HOW TO COMPLETE THIS TASK =>
The expected result is a word-for-word copy of the entries, minus any pictures.

DATA FOR THE TASK =>

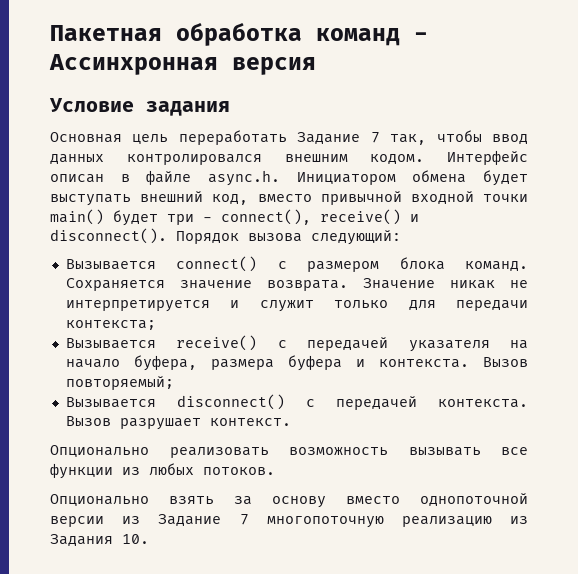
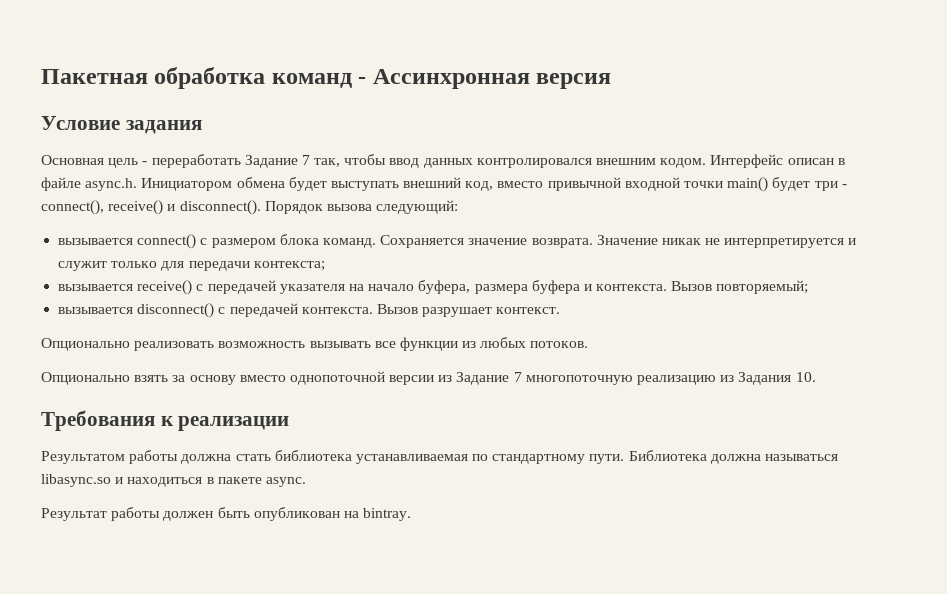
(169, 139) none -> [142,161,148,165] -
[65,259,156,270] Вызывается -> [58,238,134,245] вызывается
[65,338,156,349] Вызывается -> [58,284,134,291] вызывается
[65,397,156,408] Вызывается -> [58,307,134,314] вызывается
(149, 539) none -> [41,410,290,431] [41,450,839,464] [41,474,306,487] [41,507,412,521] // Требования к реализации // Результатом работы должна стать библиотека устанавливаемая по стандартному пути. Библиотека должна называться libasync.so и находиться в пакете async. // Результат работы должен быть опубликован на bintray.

WRITTEN RESPONSE =>
(169, 139) none -> [142,161,148,165] -
[65,259,156,270] Вызывается -> [58,238,134,245] вызывается
[65,338,156,349] Вызывается -> [58,284,134,291] вызывается
[65,397,156,408] Вызывается -> [58,307,134,314] вызывается
(149, 539) none -> [41,410,290,431] [41,450,839,464] [41,474,306,487] [41,507,412,521] // Требования к реализации // Результатом работы должна стать библиотека устанавливаемая по стандартному пути. Библиотека должна называться libasync.so и находиться в пакете async. // Результат работы должен быть опубликован на bintray.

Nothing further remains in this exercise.